Tessaly peeked over the potting bench, eyes wide. “Did you steal his soul, miss?”

“No,” I said, peeling a damp leaf off my forehead. “Just his nap time.”

I didn’t pull my magic back immediately.

Normally, Quieting felt like sinking into a frozen lake.

But this time, beneath the familiar chill, my senses snagged on something else.

Hovering around Rusty’s scaled head was a faint, oscillating distortion.

It looked like the oily sheen on a puddle in the rain, trembling with a frequency that didn’t match the drake’s frantic heartbeat.

It felt disgusting, cloying and artificial, like cheap perfume masking something rotten. It wasn’t part of him.

“Get off him,” I said, not to the drake, but to the distortion.
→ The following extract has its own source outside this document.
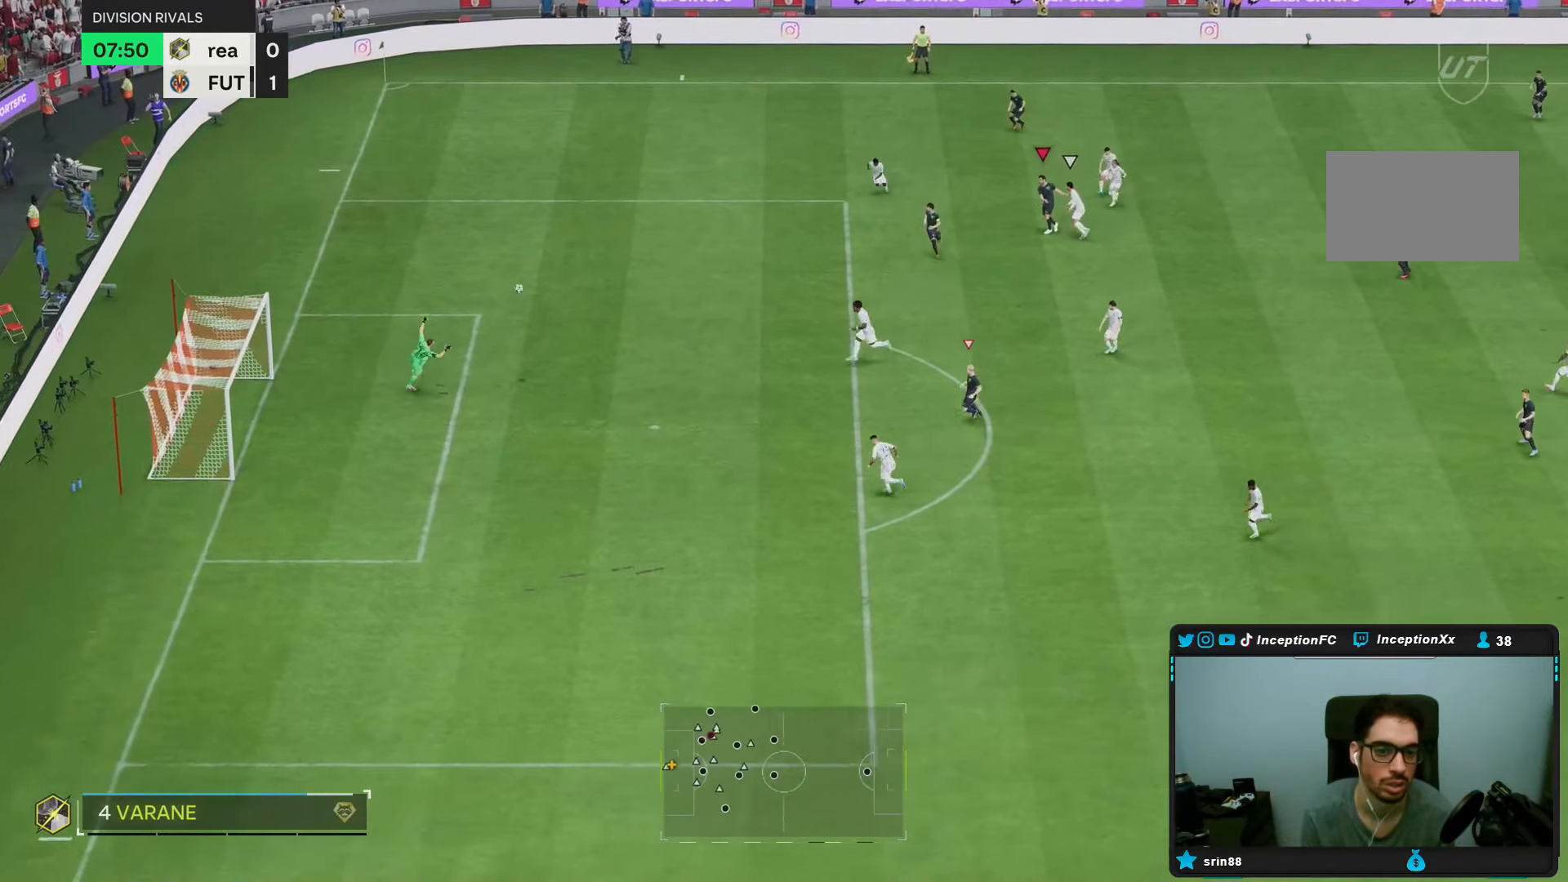
{"buttons": [], "left_stick": "down", "right_stick": "center", "events": []}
I shoved a spike of my own power straight into that shimmering grease. Pop.

The sensation was visceral, like bursting a blister.

The heat-haze distortion shattered into nothingness.
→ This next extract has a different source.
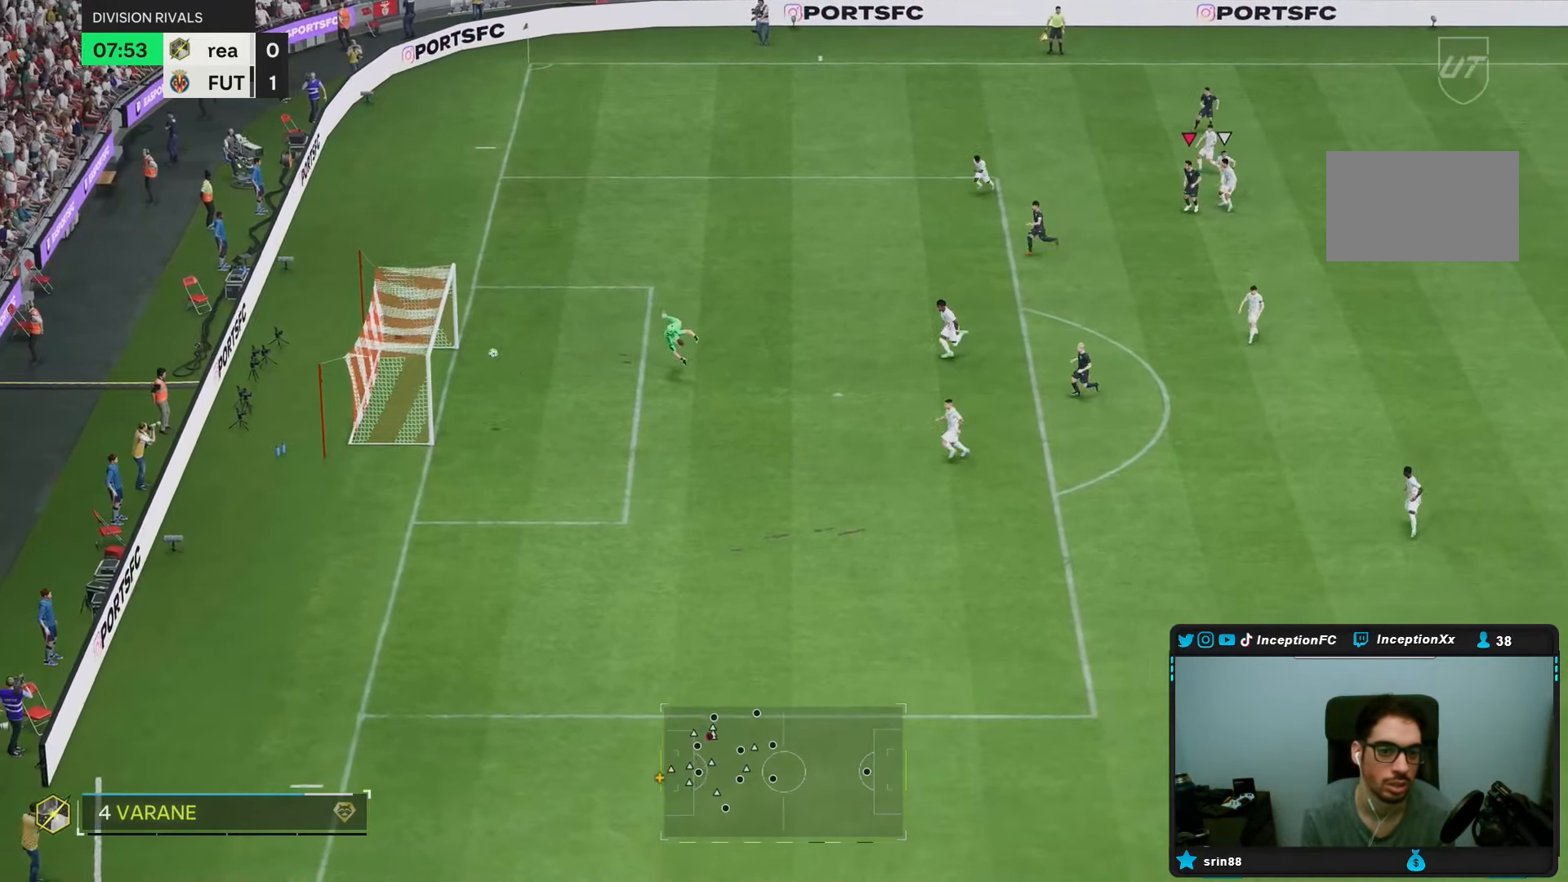
{"buttons": [], "left_stick": "down", "right_stick": "center", "events": []}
Immediately, the tension drained out of Rusty’s body.

He blinked his third eyelid rapidly, shook his head with a rattle of his crest, and looked up at me with clear, bright intelligence.
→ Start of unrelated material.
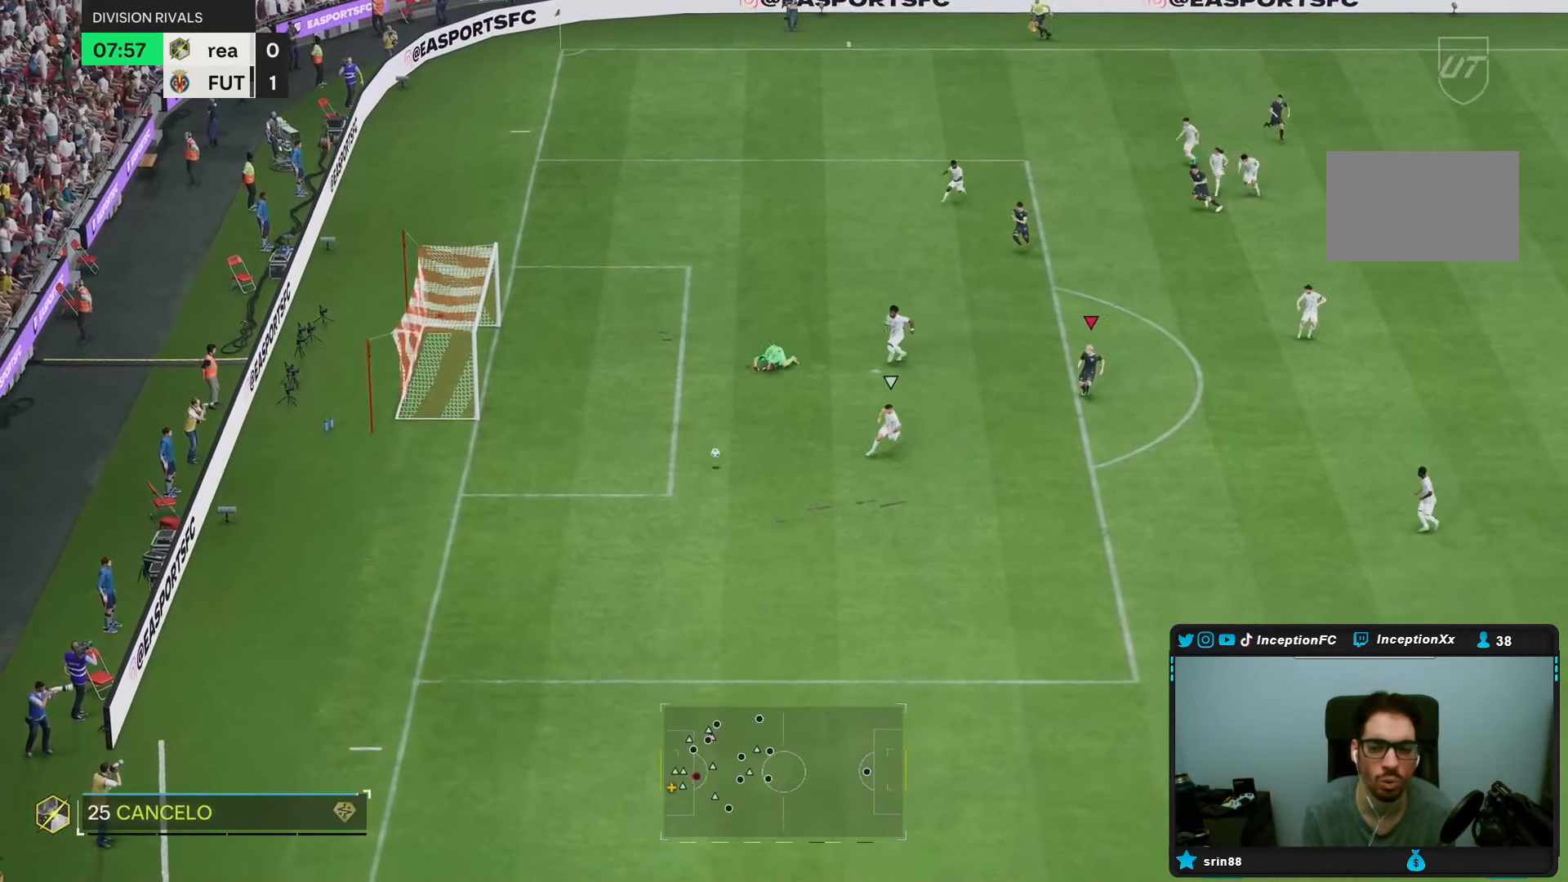
{"buttons": ["R1", "R2"], "left_stick": "down", "right_stick": "center", "events": [[67, "R2", "down"], [500, "R1", "down"]]}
He let out a querying mrrp? and began to enthusiastically clean his eye with a purple tongue, unbothered by the fact that he was crushing my ribcage.

“Well,” a gruff voice rumbled from the doorway. “That’s one way to aerate the soil, I suppose.”

Thorven stood framed by the shattered entrance, shaking dirt from his heavy leather coat. He took in the devastation, the smashed pots, the cowering gardener, and me, flat on my back with a ruby drake cleaning itself on my chest—without so much as a blink.

“Thorven,” I wheezed, shoving Rusty gently aside so I could sit up. “Timely as ever.”

“I heard the screaming. Assumed it was Olin.” Thorven stepped over a pile of mulch, his boots crunching on pottery shards. He offered me a hand, his palm rough as bark, scarred and warm. “You alright, lady Stormgarde? You’re bleeding.”

I took his hand and hauled myself up, wincing as my shredded sleeves pulled against the scratches. “Rusty wasn’t himself. Literally. Something was... riding him.”

Olin peeked out from behind a large fern, looking sheepish. “Is he... is he gone? The soulless thing?”

“He’s not soulless, you daft turnip,” Thorven grunted, crouching to inspect the drake. Rusty nudged Thorven’s knee, looking for treats. “Look at him. He’s just woke up from a bad dream, haven’t you, mate?”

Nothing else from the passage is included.